Ethiopia’s industrial model points way for Nigeria
The industrial model being pursued by Ethiopia holds lessons for Nigeria, Africa’s most populous country, which is diversifying away from oil to the non-oil sectors.
Ethiopia runs an open door policy to foreign investors, especially manufacturers, who they allow to take out their foreign exchange earnings after investing a huge amount of money.
The East African country provides one to nine years tax holiday to new investors.
Labour cost is low ($3 a day), but the biggest attraction is the relative availability of public infrastructure, including power, rail and comparatively better roads.
The Ethiopian investment climate has led to the growth of several industrial parks in the country, including Adama, Dire Dawa, Kilinto and Jima, among 25 others, according to Mulugeta Tiruneh, head of Eastern Industry Park in Ethiopia and a member of Ethiopian Investment Commission.
“We have a success story in infrastructure. Economic growth averaged 11 percent in the last 10 years and we are politically and economically stable,” Tiruneh said during a media visit to the Eastern Industry Zone in Addis Ababa, Ethiopia’s capital, recently.
Due to a favourable business environment, Chinese firms have flocked Ethiopia, making huge investments in the country and contributing substantially to the economy of one of leading lights in the Horn of Africa.
Huajian Group, one of Chinese largest shoe exporters to the world, has set up a shoe factory at the Eastern Industry Zone in Ethiopia that employs 6,300 workers and contributes $30 million to the country’s economy, Sherry Zhang, general manager of Huajian Shoes, said in Addis Ababa.
Huajian exports shoes worth $20 million to the US market annually from Ethiopia and plans to double that by the end of this year.
This, Huajian would like to replicate in Nigeria, but is willing to see cheap energy, easy access to animal skins and other raw materials and well as a good road network in Aba, a company official said.
Huajian is also setting up a separate industrial park in the country.
Nigeria, Africa’s biggest economy, is hard hit by infrastructure gap estimated at over $300 billion and a power sector that distributes less than 4,000 megawatts of electricity.
Forty percent of manufacturers’ spend in the country goes to energy.
Electricity supply from power distribution companies (DisCos) worsened across the country in 2016 as manufacturers spent N129.95 billion on alternative energy sources within the year as against N58.82 billion recorded in 2015.

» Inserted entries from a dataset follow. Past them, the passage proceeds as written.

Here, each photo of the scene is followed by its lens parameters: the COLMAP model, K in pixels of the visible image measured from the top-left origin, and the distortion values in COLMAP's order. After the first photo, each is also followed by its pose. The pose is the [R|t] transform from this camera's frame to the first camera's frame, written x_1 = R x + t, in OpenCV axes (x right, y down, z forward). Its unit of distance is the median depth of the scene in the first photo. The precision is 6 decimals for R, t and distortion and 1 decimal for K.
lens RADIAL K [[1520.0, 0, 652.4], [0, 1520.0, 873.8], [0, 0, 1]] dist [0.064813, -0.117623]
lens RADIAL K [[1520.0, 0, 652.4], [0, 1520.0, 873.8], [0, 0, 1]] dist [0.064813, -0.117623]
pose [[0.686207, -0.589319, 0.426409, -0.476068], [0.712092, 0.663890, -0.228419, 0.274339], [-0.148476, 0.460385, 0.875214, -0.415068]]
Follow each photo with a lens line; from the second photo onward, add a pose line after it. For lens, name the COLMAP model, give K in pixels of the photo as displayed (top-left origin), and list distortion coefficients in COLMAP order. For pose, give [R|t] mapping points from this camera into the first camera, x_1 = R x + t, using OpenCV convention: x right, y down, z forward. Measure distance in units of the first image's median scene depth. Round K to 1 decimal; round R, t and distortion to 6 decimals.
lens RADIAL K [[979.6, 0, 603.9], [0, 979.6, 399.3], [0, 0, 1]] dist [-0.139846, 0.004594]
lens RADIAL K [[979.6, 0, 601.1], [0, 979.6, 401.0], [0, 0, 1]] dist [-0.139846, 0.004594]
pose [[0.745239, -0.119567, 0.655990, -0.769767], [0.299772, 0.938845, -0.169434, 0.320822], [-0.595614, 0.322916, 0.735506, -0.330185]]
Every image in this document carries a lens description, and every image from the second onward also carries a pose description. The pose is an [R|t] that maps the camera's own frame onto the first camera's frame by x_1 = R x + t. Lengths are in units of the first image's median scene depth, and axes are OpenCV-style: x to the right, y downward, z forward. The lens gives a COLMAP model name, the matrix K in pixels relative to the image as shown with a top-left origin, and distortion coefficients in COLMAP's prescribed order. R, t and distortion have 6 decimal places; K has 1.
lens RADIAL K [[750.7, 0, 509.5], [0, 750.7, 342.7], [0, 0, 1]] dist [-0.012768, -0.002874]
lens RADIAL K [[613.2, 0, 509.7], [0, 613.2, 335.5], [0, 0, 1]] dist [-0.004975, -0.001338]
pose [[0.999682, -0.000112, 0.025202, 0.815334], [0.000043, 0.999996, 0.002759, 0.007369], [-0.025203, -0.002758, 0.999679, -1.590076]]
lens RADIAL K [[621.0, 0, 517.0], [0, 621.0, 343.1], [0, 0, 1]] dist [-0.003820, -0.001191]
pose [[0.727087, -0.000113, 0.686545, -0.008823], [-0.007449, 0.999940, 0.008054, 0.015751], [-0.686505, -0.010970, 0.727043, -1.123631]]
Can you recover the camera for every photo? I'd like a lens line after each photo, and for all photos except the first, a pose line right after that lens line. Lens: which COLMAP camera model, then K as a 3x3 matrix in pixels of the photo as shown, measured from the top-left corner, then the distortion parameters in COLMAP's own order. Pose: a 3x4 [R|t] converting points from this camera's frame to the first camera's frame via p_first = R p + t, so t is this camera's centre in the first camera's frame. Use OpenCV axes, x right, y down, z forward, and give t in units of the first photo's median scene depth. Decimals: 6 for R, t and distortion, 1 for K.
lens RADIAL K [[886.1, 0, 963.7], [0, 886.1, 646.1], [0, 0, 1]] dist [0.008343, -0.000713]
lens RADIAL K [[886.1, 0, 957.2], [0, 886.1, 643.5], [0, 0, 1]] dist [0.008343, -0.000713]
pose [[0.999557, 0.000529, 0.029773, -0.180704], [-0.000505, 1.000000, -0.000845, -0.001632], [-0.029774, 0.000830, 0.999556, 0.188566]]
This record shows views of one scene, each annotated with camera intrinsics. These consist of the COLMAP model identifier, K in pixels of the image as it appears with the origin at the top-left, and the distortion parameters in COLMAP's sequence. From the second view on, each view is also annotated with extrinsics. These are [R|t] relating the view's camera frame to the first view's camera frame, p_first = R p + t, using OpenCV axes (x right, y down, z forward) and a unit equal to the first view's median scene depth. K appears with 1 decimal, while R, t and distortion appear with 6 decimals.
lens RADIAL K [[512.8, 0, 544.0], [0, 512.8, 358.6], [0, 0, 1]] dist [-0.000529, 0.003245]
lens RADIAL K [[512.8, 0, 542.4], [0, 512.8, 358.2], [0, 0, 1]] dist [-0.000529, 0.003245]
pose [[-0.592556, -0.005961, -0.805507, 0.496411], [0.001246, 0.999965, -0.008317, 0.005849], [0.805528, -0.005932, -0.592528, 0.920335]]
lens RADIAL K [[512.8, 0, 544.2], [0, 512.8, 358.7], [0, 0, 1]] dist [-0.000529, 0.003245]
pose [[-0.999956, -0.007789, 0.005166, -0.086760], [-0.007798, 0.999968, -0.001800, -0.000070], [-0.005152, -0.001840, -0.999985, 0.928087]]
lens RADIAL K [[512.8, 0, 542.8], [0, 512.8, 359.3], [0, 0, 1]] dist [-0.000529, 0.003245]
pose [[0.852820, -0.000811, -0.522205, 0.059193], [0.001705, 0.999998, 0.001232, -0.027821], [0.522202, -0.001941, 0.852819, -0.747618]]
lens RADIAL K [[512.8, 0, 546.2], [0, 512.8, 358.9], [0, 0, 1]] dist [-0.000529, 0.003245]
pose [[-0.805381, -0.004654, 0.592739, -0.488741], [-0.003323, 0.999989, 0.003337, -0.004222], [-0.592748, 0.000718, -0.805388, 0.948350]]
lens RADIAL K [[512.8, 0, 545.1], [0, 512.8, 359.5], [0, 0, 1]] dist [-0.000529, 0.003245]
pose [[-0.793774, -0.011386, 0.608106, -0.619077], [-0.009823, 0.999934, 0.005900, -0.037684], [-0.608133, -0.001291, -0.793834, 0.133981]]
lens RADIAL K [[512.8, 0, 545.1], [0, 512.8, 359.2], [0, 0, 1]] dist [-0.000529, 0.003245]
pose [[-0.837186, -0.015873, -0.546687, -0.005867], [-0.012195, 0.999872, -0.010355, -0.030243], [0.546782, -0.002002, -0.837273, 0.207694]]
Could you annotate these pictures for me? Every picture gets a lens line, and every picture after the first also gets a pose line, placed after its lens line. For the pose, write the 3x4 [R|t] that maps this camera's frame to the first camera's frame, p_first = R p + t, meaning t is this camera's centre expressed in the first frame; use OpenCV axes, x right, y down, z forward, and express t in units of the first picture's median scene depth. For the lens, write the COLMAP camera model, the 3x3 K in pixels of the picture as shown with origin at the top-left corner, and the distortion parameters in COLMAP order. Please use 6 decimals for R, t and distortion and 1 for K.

The 2016 figure represents 121 percent jump from that of 2015, data obtained from the Manufacturers Association of Nigeria (MAN) show.
In 2016, Nigerian manufacturers were hard hit by high energy cost and scarcity of alternatives such as gas. The price of fuel rose to N145 per litre in 2016 from less than N100. Gas was scarce within the year, pushing multinationals and large enterprises into the use of coal and low-pour fuel oil, which are expensive.
“We cannot find gas to do our production,” Micheal Ola Adebayo, chairman of MAN Gas Users Group, told BusinessDay, in the heat of gas crisis in August 2016.
It is illegal for investors to take out their money without approval in Nigeria and the country’s railway system is still undeveloped.
Nigeria’s dependence on minerals spelt doom when oil prices crashed in the international market. This plunged its economy into recession, though it has navigated through the rough path and exited the slump, according to a recent data released by the National Bureau of Statistics.
However, Nigeria presents a big opportunity for investors.
The country has a favourable demography of 180 million people, half of whom are less than 30 years.
“This is a huge market that cannot be ignored by any investor. This is why you still find the likes of Nestlé, Cadbury, Olam, Dangote, Lafarge and many others here. What is driving their businesses is large population,” Ike Ibeabuchi, CEO of MD Services Limited, a firm that provides cleaning services and manufactures chemicals, said.
The country has attractive manufacturing raw materials such as animal skins, limestone, gypsum, and iron ore, among others.